"""
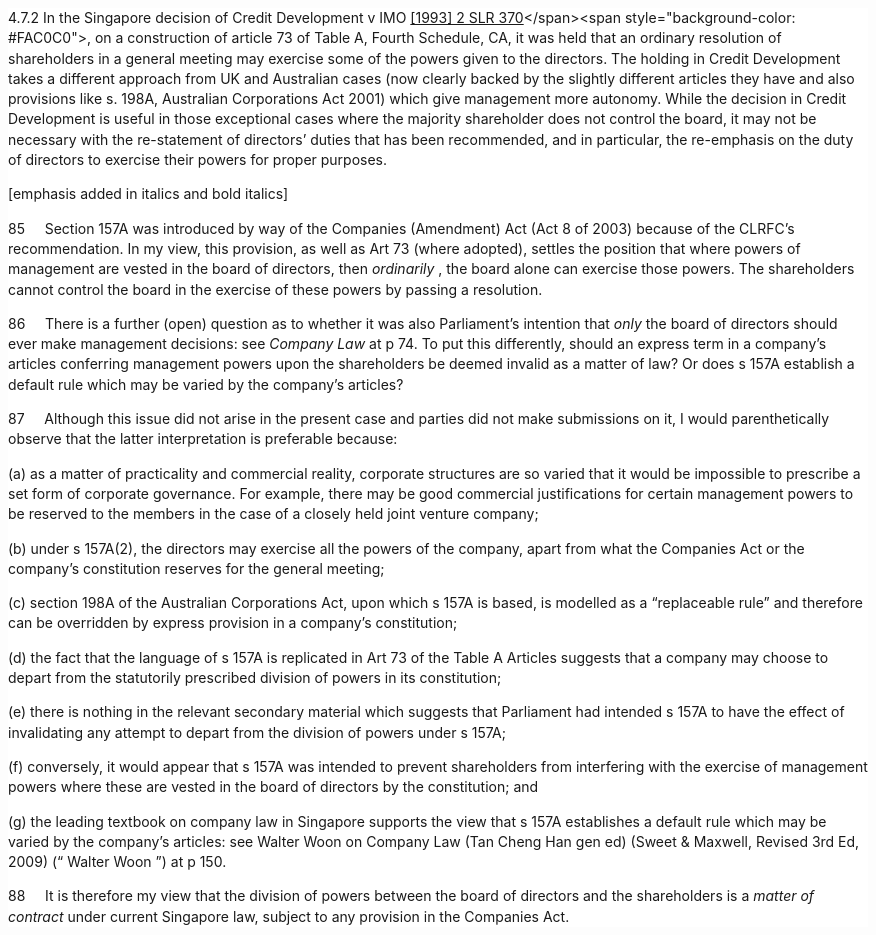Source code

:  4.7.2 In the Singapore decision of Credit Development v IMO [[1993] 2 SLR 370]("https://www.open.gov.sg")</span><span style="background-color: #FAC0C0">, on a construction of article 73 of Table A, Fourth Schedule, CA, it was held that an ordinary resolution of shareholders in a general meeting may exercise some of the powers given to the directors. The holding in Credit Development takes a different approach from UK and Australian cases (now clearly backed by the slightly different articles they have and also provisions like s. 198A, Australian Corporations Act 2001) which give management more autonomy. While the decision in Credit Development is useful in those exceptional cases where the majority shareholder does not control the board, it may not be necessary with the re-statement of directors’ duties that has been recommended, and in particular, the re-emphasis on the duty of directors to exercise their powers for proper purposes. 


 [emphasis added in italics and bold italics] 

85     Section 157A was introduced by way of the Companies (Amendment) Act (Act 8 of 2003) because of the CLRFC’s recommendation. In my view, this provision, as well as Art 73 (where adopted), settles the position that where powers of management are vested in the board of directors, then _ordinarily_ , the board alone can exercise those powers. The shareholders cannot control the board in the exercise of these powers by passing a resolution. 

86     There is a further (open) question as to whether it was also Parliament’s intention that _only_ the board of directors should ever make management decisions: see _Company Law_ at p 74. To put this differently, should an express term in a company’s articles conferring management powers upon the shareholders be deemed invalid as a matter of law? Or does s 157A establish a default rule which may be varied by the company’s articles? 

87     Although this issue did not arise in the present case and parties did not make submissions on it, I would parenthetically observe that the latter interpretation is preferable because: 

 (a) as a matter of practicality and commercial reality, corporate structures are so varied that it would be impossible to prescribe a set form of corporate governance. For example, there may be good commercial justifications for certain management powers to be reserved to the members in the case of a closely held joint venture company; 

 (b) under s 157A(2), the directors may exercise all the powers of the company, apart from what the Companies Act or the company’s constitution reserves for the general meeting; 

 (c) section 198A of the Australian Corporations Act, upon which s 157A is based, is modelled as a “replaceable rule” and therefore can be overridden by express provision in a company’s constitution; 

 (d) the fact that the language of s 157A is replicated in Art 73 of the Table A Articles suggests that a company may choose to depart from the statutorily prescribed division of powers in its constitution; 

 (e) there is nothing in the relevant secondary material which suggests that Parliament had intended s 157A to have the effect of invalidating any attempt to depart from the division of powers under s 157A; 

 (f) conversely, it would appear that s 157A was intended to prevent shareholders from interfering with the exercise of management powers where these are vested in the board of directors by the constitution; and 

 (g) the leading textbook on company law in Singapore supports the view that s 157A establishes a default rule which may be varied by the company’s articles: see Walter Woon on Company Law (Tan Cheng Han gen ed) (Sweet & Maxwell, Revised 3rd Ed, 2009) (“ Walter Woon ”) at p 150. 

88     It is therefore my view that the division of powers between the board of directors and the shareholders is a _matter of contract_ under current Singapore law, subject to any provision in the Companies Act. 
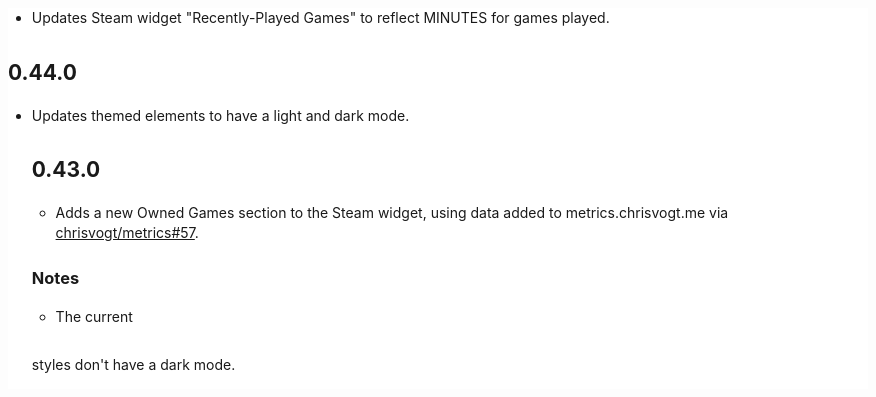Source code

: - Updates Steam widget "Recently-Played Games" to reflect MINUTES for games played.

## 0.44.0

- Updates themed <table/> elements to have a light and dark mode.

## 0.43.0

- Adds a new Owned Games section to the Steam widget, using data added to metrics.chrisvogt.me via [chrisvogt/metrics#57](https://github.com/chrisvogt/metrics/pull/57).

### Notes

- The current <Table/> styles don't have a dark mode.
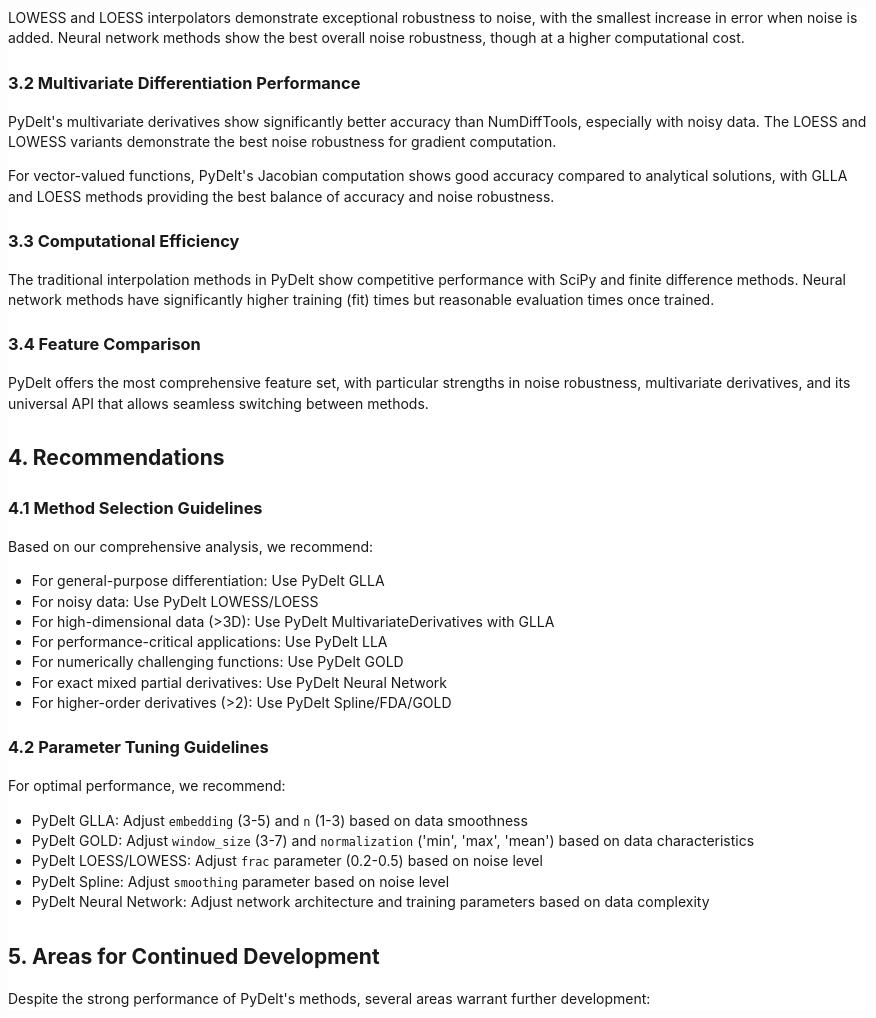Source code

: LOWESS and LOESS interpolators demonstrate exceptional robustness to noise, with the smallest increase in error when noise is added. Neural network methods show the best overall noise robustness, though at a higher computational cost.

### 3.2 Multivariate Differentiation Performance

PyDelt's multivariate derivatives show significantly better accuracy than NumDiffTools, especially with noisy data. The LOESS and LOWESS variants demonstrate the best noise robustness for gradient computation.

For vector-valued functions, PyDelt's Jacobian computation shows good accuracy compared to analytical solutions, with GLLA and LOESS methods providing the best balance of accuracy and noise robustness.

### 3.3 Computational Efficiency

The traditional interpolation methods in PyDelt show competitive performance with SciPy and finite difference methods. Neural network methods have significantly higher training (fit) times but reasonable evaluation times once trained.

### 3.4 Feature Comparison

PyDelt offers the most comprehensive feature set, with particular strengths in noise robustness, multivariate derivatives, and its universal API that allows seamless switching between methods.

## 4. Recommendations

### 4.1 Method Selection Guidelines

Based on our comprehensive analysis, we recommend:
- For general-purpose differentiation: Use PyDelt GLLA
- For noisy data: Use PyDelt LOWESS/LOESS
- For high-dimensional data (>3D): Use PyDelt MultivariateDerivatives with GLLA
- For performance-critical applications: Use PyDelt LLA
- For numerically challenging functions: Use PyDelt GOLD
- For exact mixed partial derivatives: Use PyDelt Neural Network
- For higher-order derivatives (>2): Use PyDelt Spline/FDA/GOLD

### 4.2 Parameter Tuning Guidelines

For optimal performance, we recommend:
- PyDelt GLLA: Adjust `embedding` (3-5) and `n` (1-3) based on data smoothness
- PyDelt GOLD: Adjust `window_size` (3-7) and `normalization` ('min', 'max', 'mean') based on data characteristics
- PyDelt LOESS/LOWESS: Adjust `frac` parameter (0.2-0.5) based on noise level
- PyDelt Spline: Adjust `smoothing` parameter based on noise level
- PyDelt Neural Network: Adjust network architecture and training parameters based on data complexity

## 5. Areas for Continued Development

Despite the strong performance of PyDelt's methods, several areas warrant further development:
"""
"""
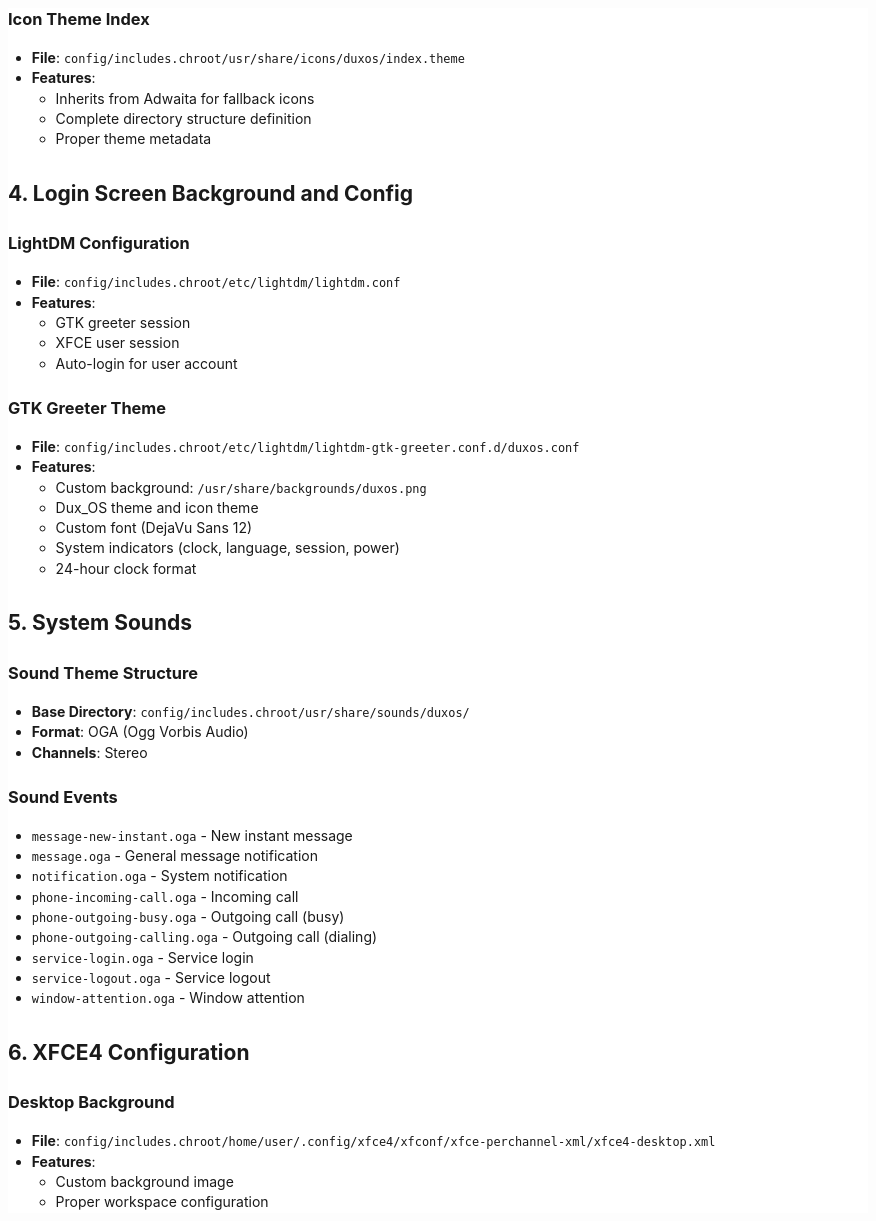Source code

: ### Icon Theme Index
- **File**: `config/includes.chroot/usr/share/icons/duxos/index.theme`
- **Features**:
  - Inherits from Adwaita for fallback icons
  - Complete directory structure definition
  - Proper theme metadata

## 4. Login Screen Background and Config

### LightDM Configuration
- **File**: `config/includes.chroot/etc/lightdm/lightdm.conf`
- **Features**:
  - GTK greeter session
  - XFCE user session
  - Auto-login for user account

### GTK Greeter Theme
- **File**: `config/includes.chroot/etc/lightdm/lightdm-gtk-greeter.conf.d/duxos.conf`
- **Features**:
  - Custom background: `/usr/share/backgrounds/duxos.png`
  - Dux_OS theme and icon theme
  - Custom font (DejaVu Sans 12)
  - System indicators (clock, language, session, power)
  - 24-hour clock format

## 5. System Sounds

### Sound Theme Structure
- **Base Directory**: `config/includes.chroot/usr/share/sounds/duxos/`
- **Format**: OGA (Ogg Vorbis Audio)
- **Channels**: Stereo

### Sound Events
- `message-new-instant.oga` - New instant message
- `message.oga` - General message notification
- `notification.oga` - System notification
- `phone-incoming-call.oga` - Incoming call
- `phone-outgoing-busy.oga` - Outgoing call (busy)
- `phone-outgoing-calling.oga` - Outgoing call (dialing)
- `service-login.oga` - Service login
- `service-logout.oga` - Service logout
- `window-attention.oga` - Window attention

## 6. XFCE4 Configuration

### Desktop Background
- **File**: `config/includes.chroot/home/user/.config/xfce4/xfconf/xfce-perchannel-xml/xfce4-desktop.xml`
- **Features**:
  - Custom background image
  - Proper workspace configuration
"""
"""
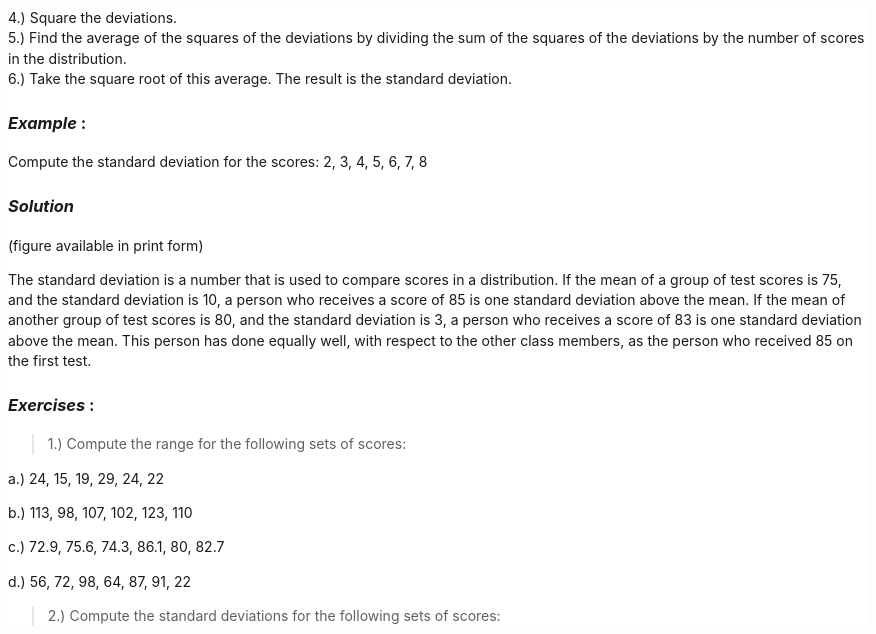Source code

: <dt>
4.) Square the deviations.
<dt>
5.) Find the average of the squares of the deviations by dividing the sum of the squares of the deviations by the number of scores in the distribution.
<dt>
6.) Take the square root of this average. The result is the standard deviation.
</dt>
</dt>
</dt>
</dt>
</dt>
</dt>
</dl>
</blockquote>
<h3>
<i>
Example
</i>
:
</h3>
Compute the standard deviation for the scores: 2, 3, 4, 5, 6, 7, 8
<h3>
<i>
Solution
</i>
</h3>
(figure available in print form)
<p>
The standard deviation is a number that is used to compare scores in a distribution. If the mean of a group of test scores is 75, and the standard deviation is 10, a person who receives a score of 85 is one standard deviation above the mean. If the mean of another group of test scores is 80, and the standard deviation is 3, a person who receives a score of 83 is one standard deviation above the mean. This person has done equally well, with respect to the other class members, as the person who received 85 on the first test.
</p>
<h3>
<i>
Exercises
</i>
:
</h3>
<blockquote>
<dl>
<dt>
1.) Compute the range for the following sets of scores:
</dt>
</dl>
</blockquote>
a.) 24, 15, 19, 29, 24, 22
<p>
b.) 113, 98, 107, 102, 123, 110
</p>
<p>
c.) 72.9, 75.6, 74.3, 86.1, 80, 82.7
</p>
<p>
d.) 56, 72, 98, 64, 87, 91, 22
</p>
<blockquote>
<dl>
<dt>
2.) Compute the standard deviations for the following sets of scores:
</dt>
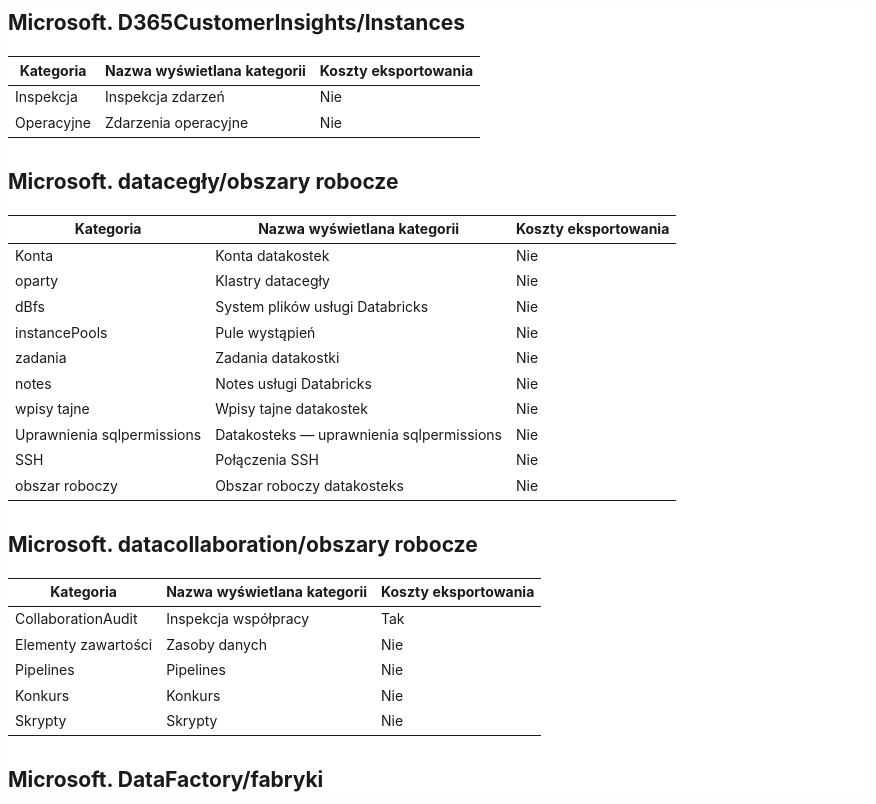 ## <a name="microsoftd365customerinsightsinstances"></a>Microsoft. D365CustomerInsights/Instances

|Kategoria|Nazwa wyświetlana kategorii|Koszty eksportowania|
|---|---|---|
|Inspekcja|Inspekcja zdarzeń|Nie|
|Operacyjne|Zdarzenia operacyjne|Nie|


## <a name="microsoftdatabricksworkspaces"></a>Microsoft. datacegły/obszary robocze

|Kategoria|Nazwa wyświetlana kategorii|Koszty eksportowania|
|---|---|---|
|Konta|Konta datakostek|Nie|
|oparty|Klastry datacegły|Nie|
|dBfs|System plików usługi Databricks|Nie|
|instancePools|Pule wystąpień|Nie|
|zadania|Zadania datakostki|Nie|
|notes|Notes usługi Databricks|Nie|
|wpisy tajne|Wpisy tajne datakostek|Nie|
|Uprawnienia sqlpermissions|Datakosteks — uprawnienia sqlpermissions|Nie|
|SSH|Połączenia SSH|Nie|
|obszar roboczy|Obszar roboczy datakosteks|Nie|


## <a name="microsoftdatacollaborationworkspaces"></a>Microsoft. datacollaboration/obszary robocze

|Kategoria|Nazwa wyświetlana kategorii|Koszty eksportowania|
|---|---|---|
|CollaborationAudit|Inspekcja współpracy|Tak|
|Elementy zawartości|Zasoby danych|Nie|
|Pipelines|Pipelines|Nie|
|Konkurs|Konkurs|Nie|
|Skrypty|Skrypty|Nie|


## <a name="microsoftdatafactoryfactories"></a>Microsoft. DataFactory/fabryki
"""
> **What you are asked to do**:
Lines containing "service": tally them across the records above and give the total alone.

> **Result**:
2